Metropolitan News-Enterprise

 

Wednesday, April 9, 2008

 

Page 3

 

Commissioner Ronald J. Slick Retires, Czuleger Calls Election for Post

 

By STEVEN M. ELLIS, Staff Writer

 

Los Angeles Superior Court Commissioner Ronald J. Slick has retired after 12 years on the bench, prompting the court’s presiding judge to order a prompt election for his successor.

Slick, of Long Beach, left office March 31, a court spokesperson told the MetNews.

A 1972 admittee to the State Bar of California, Slick attended law school at Pepperdine, and represented criminal defendants before being elected commissioner by judges of the Superior Court in 1996.

The California Supreme Court held in 1992 that Slick had provided ineffective assistance at trial to Robert Paul Wilson, who was sentenced to death for the 1984 robbery and murder of Arizona tool salesman Roy Swader. Throwing out Wilson’s death sentence, the court said that Slick should have objected to the admission of taped telephone conversations involving the potential killing of a witness who identified Wilson as having been with the victim in Indio just before the murder.

The State Bar’s Web site indicates, however, that Slick was not the subject of any public discipline or administrative action in connection with the matter, and Wilson subsequently received a second death sentence, after a new trial, which the Supreme Court upheld on appeal.

Slick’s retirement brings to four the number of currently vacant commissioner posts on the Los Angeles Superior Court. Commissioners Albert J. Garcia, Richard A. Curtis, Gary A. Polinsky and Victor I. Reichman have also retired in the last month, although Polinsky’s position was filled last week when the court’s judges chose Sharon L. Miller to replace him in an election called by Presiding Judge J. Stephen Czuleger.

It also raises questions about which posts will be converted into judgeships under AB 159.

Enacted last year, the measure provides for the conversion of up to 162 subordinate judicial officer positions, including commissioner posts, into judgeships to be filled by the governor. Sixteen positions statewide are to be converted by June 30 of this year, and up to 16 vacant positions are to be converted each fiscal year hereafter.

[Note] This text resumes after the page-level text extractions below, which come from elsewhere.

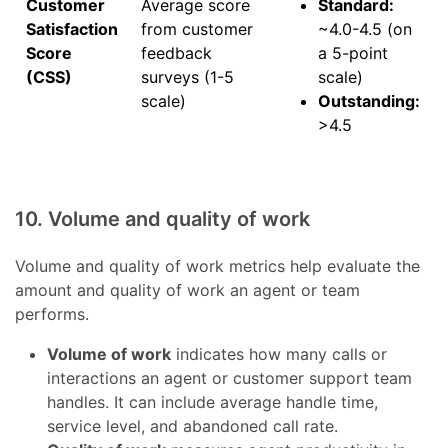
Customer
Average score
Standard:
Satisfaction
from customer
~4.0-4.5 (on
Score
feedback
a 5-point
(CSS)
surveys (1-5
scale)
scale)
Outstanding:
>4.5
10. Volume and quality of work
Volume and quality of work metrics help evaluate the
amount and quality of work an agent or team
performs.
Volume of work
indicates how many calls or
interactions an agent or customer support team
handles. It can include average handle time,
service level, and abandoned call rate.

Pursuant to the law, the Judicial Council in December adopted a methodology for identifying positions for conversion according to judicial need that requires courts to notify the Administrative Office of the Court promptly upon confirmation that a position eligible for conversion has or will become vacant, and provide the anticipated date of vacancy. 

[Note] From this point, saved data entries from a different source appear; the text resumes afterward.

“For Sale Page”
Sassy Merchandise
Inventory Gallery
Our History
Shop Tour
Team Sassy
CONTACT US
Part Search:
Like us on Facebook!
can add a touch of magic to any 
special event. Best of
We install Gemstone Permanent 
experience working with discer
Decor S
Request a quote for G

Courts are prohibited under the scheme from filling a position until the council’s Executive and Planning Committee decides whether to convert it. The council’s methodology does not set a deadline by which the committee must act, but the committee has the ability to approve the appointment of temporary subordinate judicial officers to fill converted positions pending an appointment by the governor.

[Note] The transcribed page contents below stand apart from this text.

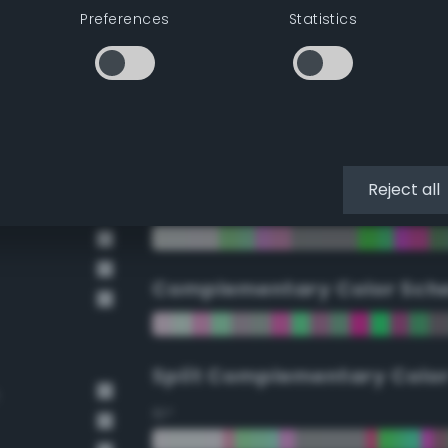
Preferences
Statistics
90°
112.5°
135°
Reject all
157.5°
Complementary Color Sch
Split Complementary Colo
15°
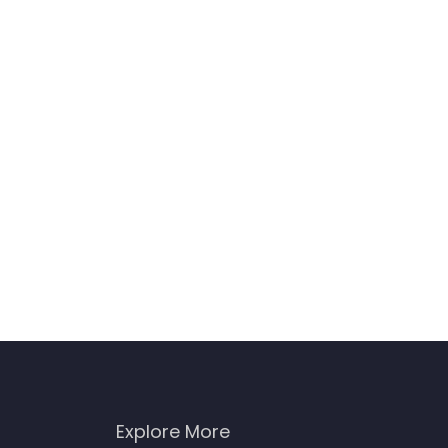
Explore More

In a report released in connection with the announcement of the methodology, the council had indicated that two vacant commissioner positions in the Los Angeles Superior Court would be converted into judgeships by the end of this fiscal year.

Czuleger told the MetNews that Reichman’s position would be one of the two, but said that he had decided to fill Slick’s post by calling an election and had already directed that ballots be sent to judges for that purpose. Westside attorney Alan Rubin of Rubin & Adelson is expected to prevail, based on the court’s tradition of selecting the highest-ranked candidate on the list of nominees.

Calls to the Judicial Council seeking comment on Czuleger’s decision to fill the post were not returned.

Czuleger also said he did not know whether either of the remaining vacant positions—those previously held by Garcia and Curtis—would be filled by election or converted, saying that he was negotiating with the council for authority to fill vacant positions rather than leave them open while the council determines whether to convert them and, if so, while the governor then decides who to appoint.

“I can fill them within a month,” Czuleger said, noting the council’s methodology could impede court operations because the conversion of a particular commissionership could take “months to approve,” followed by “months more” until the governor fills the post.